====== QUOTED PASSAGE
Wednesday 14 September 2016

WIP Going Into Storage

After having a crisis of faith in a bundle I pulled years ago, I reworked and went ahead to make the pattern, using the FREE tutorial for the Squares and Strips Bed Quilt put together by Cluck Cluck Sew.

The pattern itself is fantastic. Like all patterns by Cluck Cluck Sew, it designed to look more complicated than it is and the top comes together very quickly. The only blip I had on my radar was that I really needed my fat quarters to be 21" tall and they were not. As in, all but 3 of my 12 fat quarters were too short. What the heck is that about?
Too short meant I had to do some improv.
And I got the blocks made in no time and I put the top together and...
Orange, turquoise and teal in real life.
...I don't dig it. It's okay. The pattern is great. It isn't ugly, I don't think, but it just isn't me. Despite the use of many fabrics I love. Despite that fact that turquoise and teal are so my thing. I just don't really like this quilt top. It is intended for someone in my family, and I will finish it, but nothing in my stash works for the backing and I just don't have the heart to work on it anymore. This is the first time ever, I think, that I'm putting a finished quilt top away in the closet and shrugging my shoulders over getting it done. It can stay a WIP longer. My heart just isn't in it.

Which taught me a lesson. I had some other bundles I put together ages ago, with fabric I probably would not buy now. And seeing how this top turned out and how I just don't love it, I'm breaking up those bundles and putting the fat quarters I like back on the shelf and the rest in the "Maybe someone else will like these fabrics" box in my closet.

Like this penguin bundle here. No idea what possessed me. I might fussy cut a penguin or two, though.
It is those beiges that kill me. Just no.
And for a long time I was planning to make a rainbow circus sort of quilt. I built up this combination over many shop hops:
But no. Too much. Too bright. No. I don't want to make this quilt.
Do you have any bundles languishing somewhere in your stash? I have more that I haven't reviewed yet that are going to get a hard look very soon. Why make things you don't love?
============
> [INSTRUCTIONS]:
1. Rewrite the stretch of the quilting post from "After having a" through "top together and...", replacing "improv" with "improvising".
2. Answer these questions from the quilting post:
(a) Who put together the free tutorial the writer used?
(b) Of the writer's 12 fat quarters, how many were not too short?
(c) What sort of quilt had the writer long planned to make from the combination built up over many shop hops?
====== PROVIDED DATA
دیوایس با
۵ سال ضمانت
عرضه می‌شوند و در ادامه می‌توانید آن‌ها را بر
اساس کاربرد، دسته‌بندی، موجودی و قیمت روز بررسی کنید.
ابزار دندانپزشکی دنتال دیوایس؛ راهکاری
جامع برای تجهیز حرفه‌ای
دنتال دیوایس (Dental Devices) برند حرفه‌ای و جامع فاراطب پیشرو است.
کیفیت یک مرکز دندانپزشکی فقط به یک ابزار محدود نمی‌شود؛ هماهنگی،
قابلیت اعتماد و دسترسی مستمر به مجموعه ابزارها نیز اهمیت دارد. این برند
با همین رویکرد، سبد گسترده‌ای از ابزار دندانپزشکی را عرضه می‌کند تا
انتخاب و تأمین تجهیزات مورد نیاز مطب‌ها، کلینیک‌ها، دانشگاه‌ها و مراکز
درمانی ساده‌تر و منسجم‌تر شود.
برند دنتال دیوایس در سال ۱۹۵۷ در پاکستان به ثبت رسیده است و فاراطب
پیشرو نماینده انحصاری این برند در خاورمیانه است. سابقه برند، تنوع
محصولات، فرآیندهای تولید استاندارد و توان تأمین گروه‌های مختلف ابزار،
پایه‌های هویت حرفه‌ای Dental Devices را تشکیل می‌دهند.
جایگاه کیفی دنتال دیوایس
============
====== PROVIDED DATA
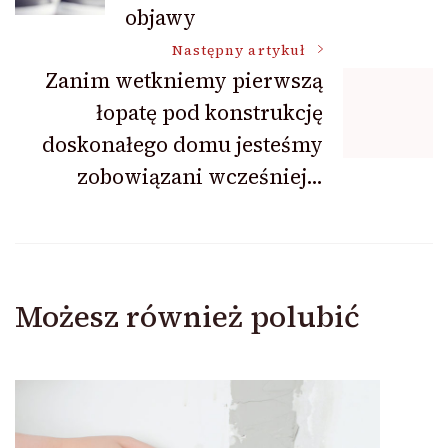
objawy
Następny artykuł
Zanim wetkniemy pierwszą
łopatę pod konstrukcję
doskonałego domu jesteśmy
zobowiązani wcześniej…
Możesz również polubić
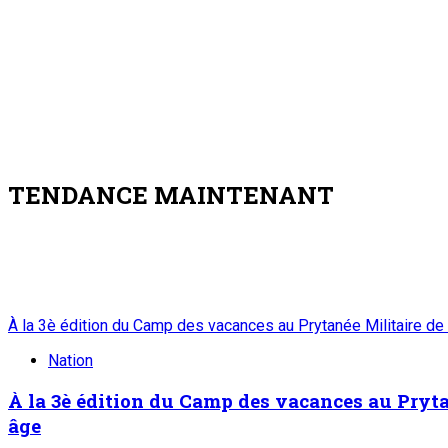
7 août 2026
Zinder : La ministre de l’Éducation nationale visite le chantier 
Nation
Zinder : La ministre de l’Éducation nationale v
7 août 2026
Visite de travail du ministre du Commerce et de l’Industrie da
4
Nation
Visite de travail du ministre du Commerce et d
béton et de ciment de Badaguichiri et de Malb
============
> [SOLUTIONS PER TASK]:
1.
After having a crisis of faith in a bundle I pulled years ago, I reworked and went ahead to make the pattern, using the FREE tutorial for the Squares and Strips Bed Quilt put together by Cluck Cluck Sew.

The pattern itself is fantastic. Like all patterns by Cluck Cluck Sew, it designed to look more complicated than it is and the top comes together very quickly. The only blip I had on my radar was that I really needed my fat quarters to be 21" tall and they were not. As in, all but 3 of my 12 fat quarters were too short. What the heck is that about?
Too short meant I had to do some improvising.
And I got the blocks made in no time and I put the top together and...

2.
(a) Cluck Cluck Sew
(b) 3
(c) A rainbow circus sort of quilt